Saturday, June 16, 2012

Madagascar 3: Europe's Most Wanted- Your Most Recent Common Ancestor Would Be Ashamed

I was a little reluctant to see Madagascar 3: Europe's Most Wanted. I found the previous Madagascar movies to be very uneven. In the earlier films, the main characters were consistently unfunny. They were also weighed down with annoying lemur, but peppered with uproariously funny spurts of penguin. So, I went hoping to find enough penguin to salvage the rest of the film. The previous films were filled with verbal gags and reference humor which rarely landed, but the third movie completely shattered the old paradigm, opting instead for an explosion of rapid fire sight gags. The main characters worked much better when they had less to say and the lemurs were nearly cut out. It was a manic journey of light and sound. And it worked pretty well. Rarely have I seen a movie so blatantly and delightfully divorced from all sibilance of logic.

But for a film with such a geographically based title, it fails the subject pretty badly. The animals' first stop in their journey though Europe is the city of Monte Carlo in the independent state of Monaco. This is were we encounter our primary antagonist, DeBois, who is repeatedly referred to as French. She is clearly not part of an international unit as evidenced by her encounters with Italian authorities. So either she is an immigrant to Monaco, which is an unnecessary, confusing, and unexplained bit of backstory, or the filmmakers should have bought a map. This is why our kids our falling behind in geography.

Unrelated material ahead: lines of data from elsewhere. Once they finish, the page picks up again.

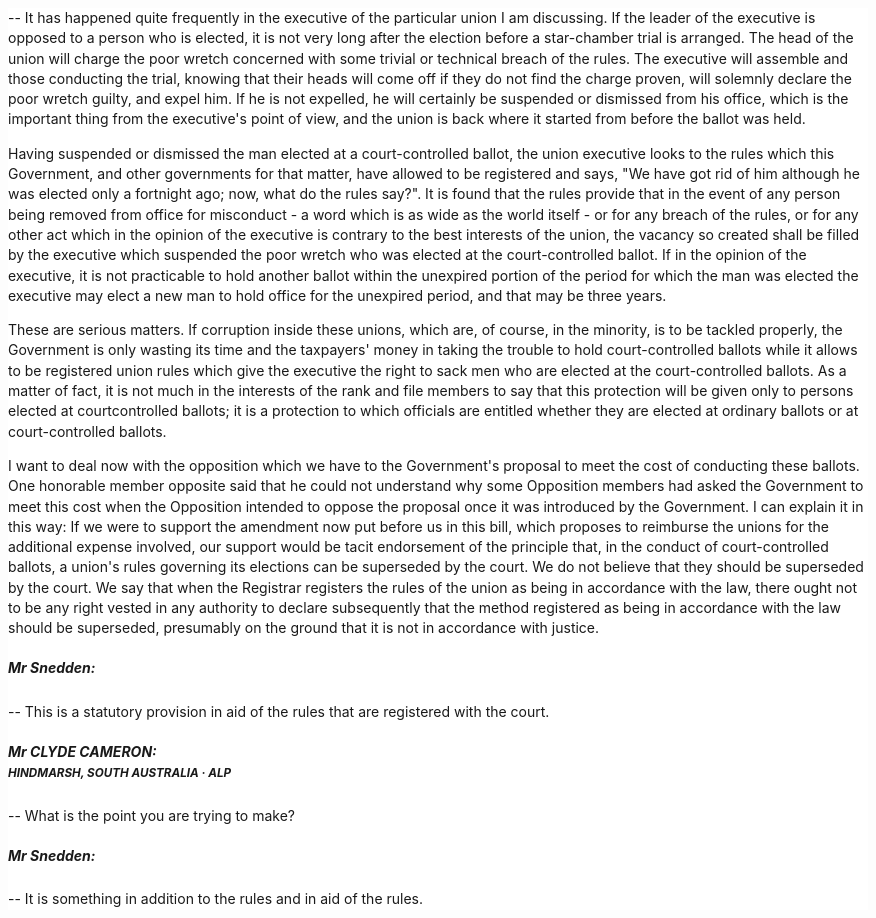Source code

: -- It has happened quite frequently in the executive of the particular union I am discussing. If the leader of the executive is opposed to a person who is elected, it is not very long after the election before a star-chamber trial is arranged. The head of the union will charge the poor wretch concerned with some trivial or technical breach of the rules. The executive will assemble and those conducting the trial, knowing that their heads will come off if they do not find the charge proven, will solemnly declare the poor wretch guilty, and expel him. If he is not expelled, he will certainly be suspended or dismissed from his office, which is the important thing from the executive's point of view, and the union is back where it started from before the ballot was held. 

Having suspended or dismissed the man elected at a court-controlled ballot, the union executive looks to the rules which this Government, and other governments for that matter, have allowed to be registered and says, "We have got rid of him although he was elected only a fortnight ago; now, what do the rules say?". It is found that the rules provide that in the event of any person being removed from office for misconduct - a word which is as wide as the world itself - or for any breach of the rules, or for any other act which in the opinion of the executive is contrary to the best interests of the union, the vacancy so created shall be filled by the executive which suspended the poor wretch who was elected at the court-controlled ballot. If in the opinion of the executive, it is not practicable to hold another ballot within the unexpired portion of the period for which the man was elected the executive may elect a new man to hold office for the unexpired period, and that may be three years. 

These are serious matters. If corruption inside these unions, which are, of course, in the minority, is to be tackled properly, the Government is only wasting its time and the taxpayers' money in taking the trouble to hold court-controlled ballots while it allows to be registered union rules which give the executive the right to sack men who are elected at the court-controlled ballots. As a matter of fact, it is not much in the interests of the rank and file members to say that this protection will be given only to persons elected at courtcontrolled ballots; it is a protection to which officials are entitled whether they are elected at ordinary ballots or at court-controlled ballots. 

I want to deal now with the opposition which we have to the Government's proposal to meet the cost of conducting these ballots. One honorable member opposite said that he could not understand why some Opposition members had asked the Government to meet this cost when the Opposition intended to oppose the proposal once it was introduced by the Government. I can explain it in this way: If we were to support the amendment now put before us in this bill, which proposes to reimburse the unions for the additional expense involved, our support would be tacit endorsement of the principle that, in the conduct of court-controlled ballots, a union's rules governing its elections can be superseded by the court. We do not believe that they should be superseded by the court. We say that when the Registrar registers the rules of the union as being in accordance with the law, there ought not to be any right vested in any authority to declare subsequently that the method registered as being in accordance with the law should be superseded, presumably on the ground that it is not in accordance with justice. 

##### Mr Snedden:

-- This is a statutory provision in aid of the rules that are registered with the court. 

##### Mr CLYDE CAMERON:<br><small class="text-muted">HINDMARSH, SOUTH AUSTRALIA &middot; ALP</small>

-- What is the point you are trying to make? 

##### Mr Snedden:

-- It is something in addition to the rules and in aid of the rules.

We like to be open minded here at No Spoiler Tags. We approve of interracial and homosexual relationships and even polygamy, if it is truly consensual and involving partners of legal age. However, this film must be condemned for blatantly advocating a most wicked lifestyle choice: inter-species sex. We believe that a species is a group of genetically isolated individuals capable of producing genetically viable offspring and that attempting to produce hybrids makes a biologist's life harder. As it says in Darwin 3:14, "That's just icky." On the day of the Great Taxonomy, Almighty Linnaeus will cast the hybridizers unto the clade Hexapoda where they must spend all eternity amongst the Arthropods. Man-on-dog is the road to santorum. And furthermore, how does a lemur have sex with a bear, I mean physically, how does that work? He must have to stand on a table or something.